After months of delays, former Bosnian Serb leader Radovan Karadzic has finally taken the stand in the Hague to begin his defence against charges of war crimes and genocide.
Recognisable with his familiar shock of grey hair, Karadzic outlined his case in a typically outspoken fashion:
“I won’t say that I didn’t occupy an important post while I was serving my people nor will I shift the blame onto someone else. I will defend that nation of ours and their cause, which is just and holy.”

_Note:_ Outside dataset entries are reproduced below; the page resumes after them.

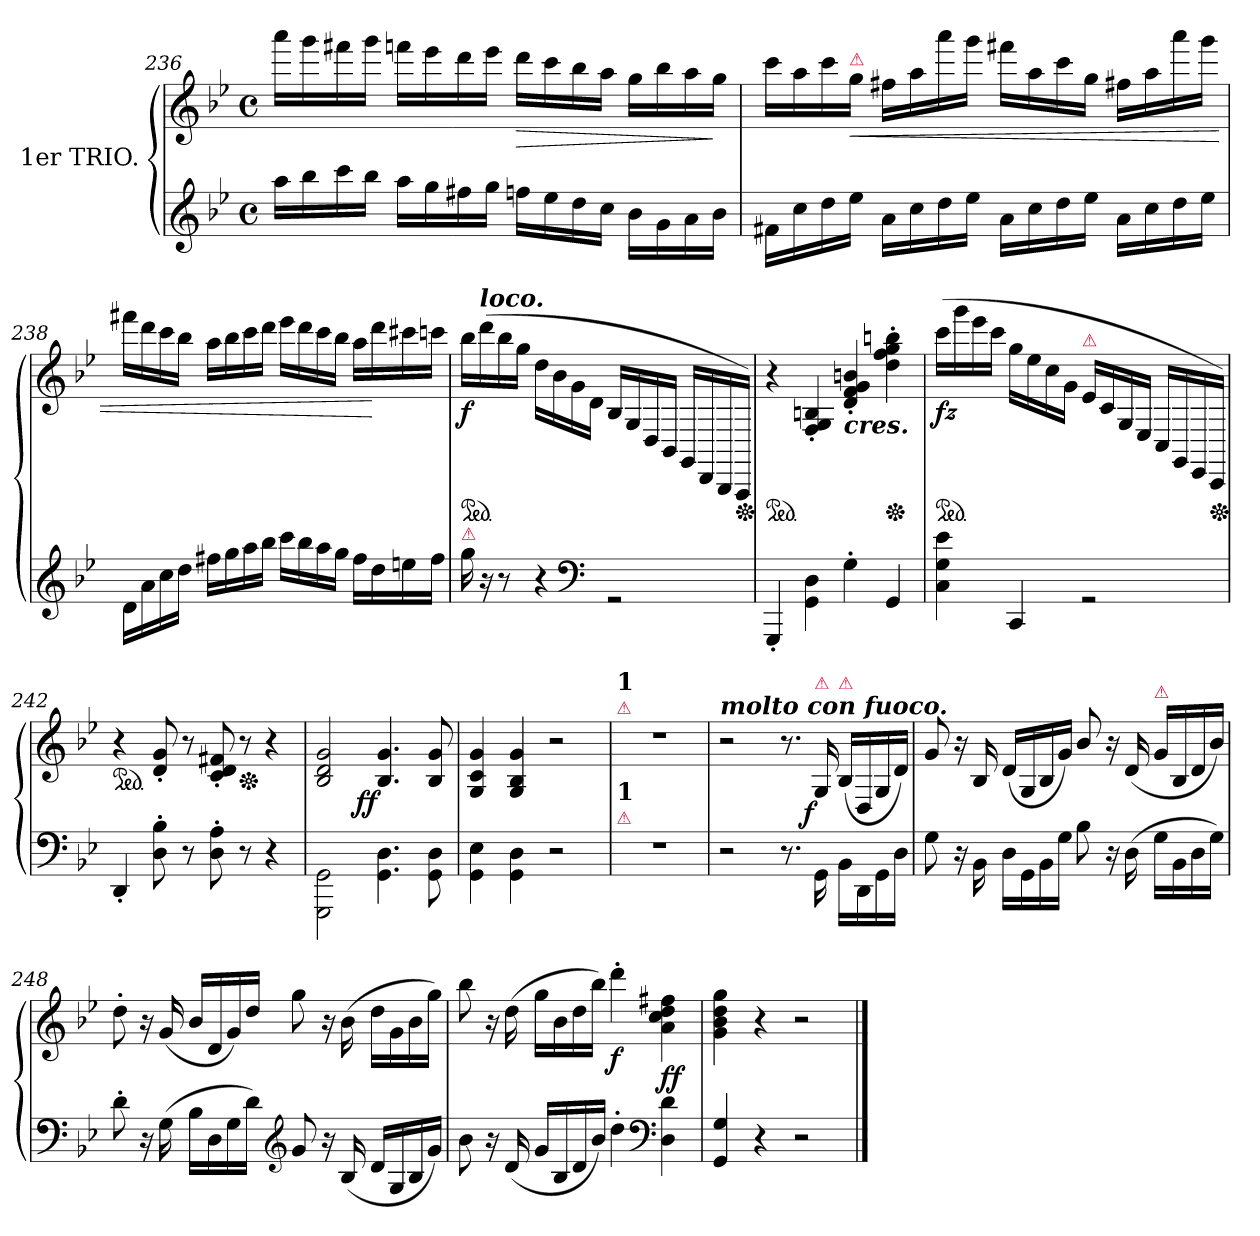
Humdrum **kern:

**kern	**kern	**dynam
*part1	*part1	*part1
*staff2	*staff1	*staff1/2
*I"1er TRIO.	*	*
*clefG2	*clefG2	*
*k[b-e-]	*k[b-e-]	*
*g:	*g:	*
*M4/4	*M4/4	*
*met(c)	*met(c)	*
=236	=236	=236
16aaLL	16aaaLL	.
16bb-	16ggg	.
16ccc	16fff#X	.
16bb-JJ	16gggJJ	.
16aaLL	16fffnLL	.
16gg	16eee-	.
16ff#X	16ddd	.
16ggJJ	16eee-JJ	.
!	!	!LO:HP:b
16ffnLL	16dddLL	>
16ee-	16ccc	.
16dd	16bb-	.
16ccJJ	16aaJJ	.
16b-\LL	16ggLL	.
16g	16bb-	.
16a	16aa	.
16b-JJ	16ggJJ	]
=237	=237	=237
16f#XLL	16ccc\LL	.
16cc	16aa	.
16dd	16ccc	.
!	!LO:TX:a:color=crimson:t=⚠	!
!	!	!LO:HP:b
16ee-JJ	16ggJJ	<
16aLL	16ff#XLL	.
16cc	16aa	.
16dd	16aaa	.
16ee-JJ	16gggJJ	.
16aLL	16fff#XLL	.
16cc	16aa	.
16dd	16ccc	.
16ee-JJ	16ggJJ	.
16aLL	16ff#XLL	.
16cc	16aa	.
16dd	16aaa	.
16ee-JJ	16gggJJ	.
=238	=238	=238
16d\LL	16fff#XLL	.
16a	16ddd	.
16cc	16ccc	.
16ddJJ	16bb-JJ	.
16ff#XLL	16aaLL	.
16gg	16bb-	.
16aa	16ccc	.
16bb-JJ	16dddJJ	.
16cccLL	16eee-LL	.
16bb-	16ddd	.
16aa	16ccc	.
16ggJJ	16bb-JJ	.
16ff#LL	16aaLL	.
16dd	16ddd	[
16een	16ccc#X	.
16ff#JJ	16cccnJJ	.
=239	=239	=239
!LO:TX:a:color=crimson:t=⚠	!	!
!	!	!LO:DY:b
*	*ped	*
16gg\	16bb-LL	f
!	!LO:TX:a:Bi:t=loco.	!
16r	(>16ddd	.
8r	16bb-	.
.	16ggJJ	.
4r	16dd\LL	.
.	16b-	.
.	16g	.
*clefF4	*	*
.	16dJJ	.
2rGG	16B-/LL	.
.	16G/	.
.	16D/	.
.	16BB-/JJ	.
.	16GG/LL	.
.	16DD/	.
.	16BBB-/	.
*	*Xped	*
.	16AAA/JJ)	.
=240	=240	=240
*	*ped	*
4GGG'	4r	.
4GG\ 4D\	4F'>/ 4G'>/ 4Bn'>/	.
!	!LO:TX:b:Bi:t=cres.	!
4G'>	4d' 4f' 4g' 4bn'	.
*	*Xped	*
4GG	4dd' 4ff' 4gg' 4bbn'	.
=241	=241	=241
!	!	!LO:DY:b
*	*ped	*
4C 4G 4e-	(>16cccLL	fz
.	16ggg	.
.	16eee-	.
.	16cccJJ	.
4CC	16ggLL	.
.	16ee-	.
.	16cc	.
.	16gJJ	.
!	!LO:TX:a:color=crimson:t=⚠	!
2rGG	16e-\LL	.
.	16c\	.
.	16G/	.
.	16E-/JJ	.
.	16C/LL	.
.	16GG/	.
.	16EE-/	.
*	*Xped	*
.	16CC/JJ)	.
=242	=242	=242
!	!LO:TX:a:Bi:t=poco ritenuto.	!
*	*ped	*
4DD'	4r	.
8D' 8B-'	8d' 8g'	.
8r	8r	.
8D' 8A'	8c' 8d' 8f#X'	.
*	*Xped	*
8r	8r	.
4r	4r	.
=243	=243	=243
2GGG\ 2GG\	2B-/ 2d/ 2g/	.
!	!	!LO:DY:b:rj
4.GG\ 4.D\	4.B-/ 4.g/	ff
8GG\ 8D\	8B-/ 8g/	.
=244	=244	=244
4GG\ 4E-\	4G/ 4c/ 4g/	.
4GG\ 4D\	4G/ 4B-/ 4g/	.
2r	2r	.
=245	=245	=245
!	!LO:TX:a:color=crimson:t=⚠	!
!	!LO:TX:a:B:t=1	!
!LO:TX:a:color=crimson:t=⚠	!	!
!LO:TX:a:B:t=1	!	!
1rF	1rdd	.
=246	=246	=246
!	!LO:TX:a:Bi:t=molto con fuoco.	!
2r	2r	.
8.r	8.r	.
!	!LO:TX:a:color=crimson:t=⚠	!
!	!	!LO:DY:b:rj
16GG\	16G/	f
!	!LO:TX:a:color=crimson:t=⚠	!
16BB-\LL	(>16B-/LL	.
16DD\	16D/	.
16GG\	16G/	.
16D\JJ	16d/JJ)	.
=247	=247	=247
8G	8g	.
16r	16r	.
16BB-\	16B-/	.
16D\LL	(>16d/LL	.
16GG\	16G/	.
16BB-\	16B-/	.
16GJJ	16gJJ)	.
8B-	8b-/	.
16r	16r	.
(16D	(16d	.
!	!LO:TX:a:Bi:color=crimson:t=⚠	!
16GLL	16gLL	.
16BB-	16B-	.
16D	16d	.
16GJJ)	16b-JJ)	.
=248	=248	=248
8d'	8dd'>	.
16r	16r	.
(16G	(<16g	.
16B-LL	16b-LL	.
16D	16d	.
16G	16g)	.
16dJJ)	16ddJJ	.
*clefG2	*	*
8g	8gg	.
16r	16r	.
(16B-	(>16b-	.
16dLL	16ddLL	.
16G	16g	.
16B-	16b-	.
16gJJ)	16ggJJ)	.
=249	=249	=249
8b-	8bb-	.
16r	16r	.
(16d	(>16dd	.
16gLL	16ggLL	.
16B-	16b-	.
16d	16dd	.
16b-JJ)	16bb-JJ)	.
!	!	!LO:DY:b
4dd'	4ddd'>	f
*clefF4	*	*
!	!	!LO:DY:b
4D 4d	4a 4cc 4dd 4ff#X	ff
=250	=250	=250
4GG/ 4G/	4g\ 4b-\ 4dd\ 4gg\	.
4r	4r	.
2r	2r	.
==	==	==
*-	*-	*-
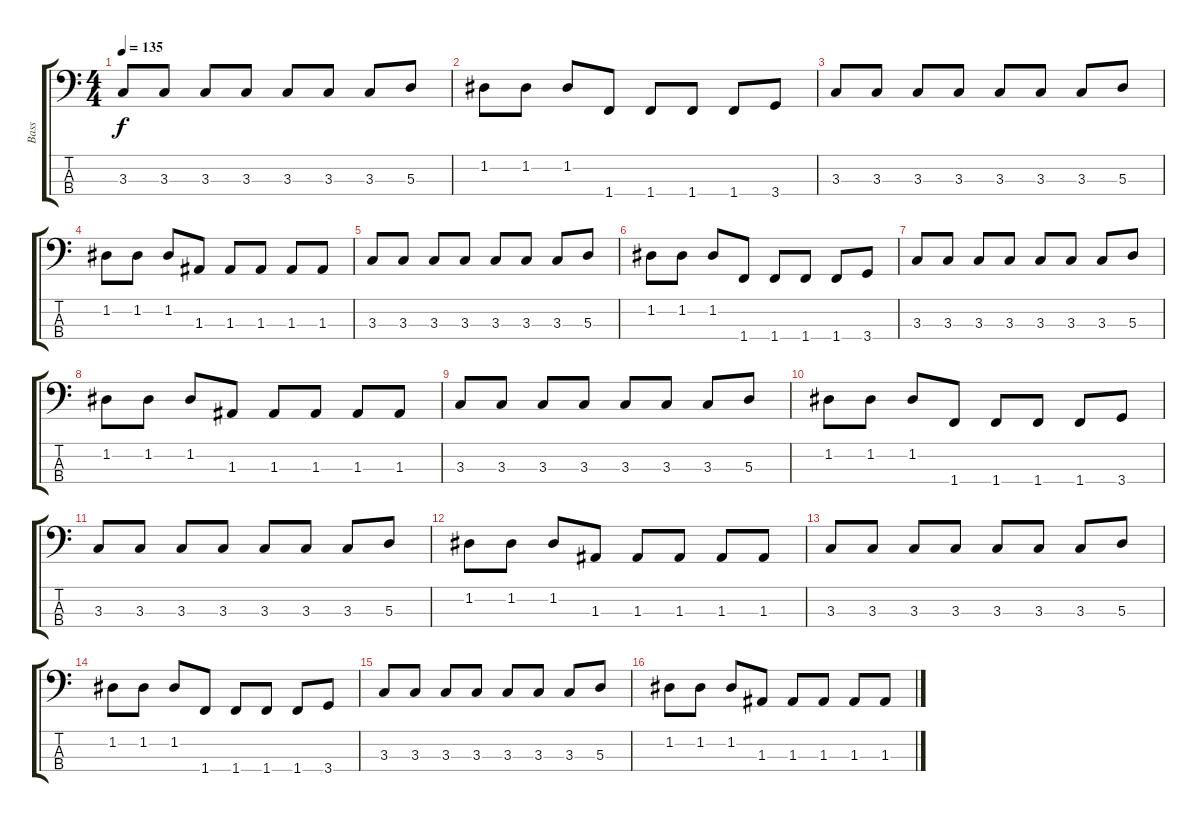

Karadzic faces 11 charges, including two of genocide, over the 1992-95 Bosnian war. He also seemed to question the court’s impartiality:
“It seems that the prosecution has struck a deal with our wartime enemies – the prosecutor is trying to turn this tribunal into a NATO disciplinary commission.”
Karadzic said the Bosnian Serb action was in self-defence against a Muslim campaign to claim Bosnia during the break-up of Yugoslavia.
One of the crimes he is charged with is organising the massacre of more than 8000 Muslim men and boys in the town of Srebrenica. A group of the victims’ relatives gathered outside the court:
“We hope that the trial will be as short as possible and there will be no repeat of the Milosevic case. We are also hoping that Mladic and Hadzic will face justice. That would be the biggest victory for the world, Bosnia Herzegovina and Europe and it will ease the pain for us, the victims.” said campaigner Munira Subasic, President of the Mothers of Srebrenica and Zepa Association.
Karadzic denies the charges and, as he has not entered a formal plea, the tribunal has registered a not guilty plea on his behalf.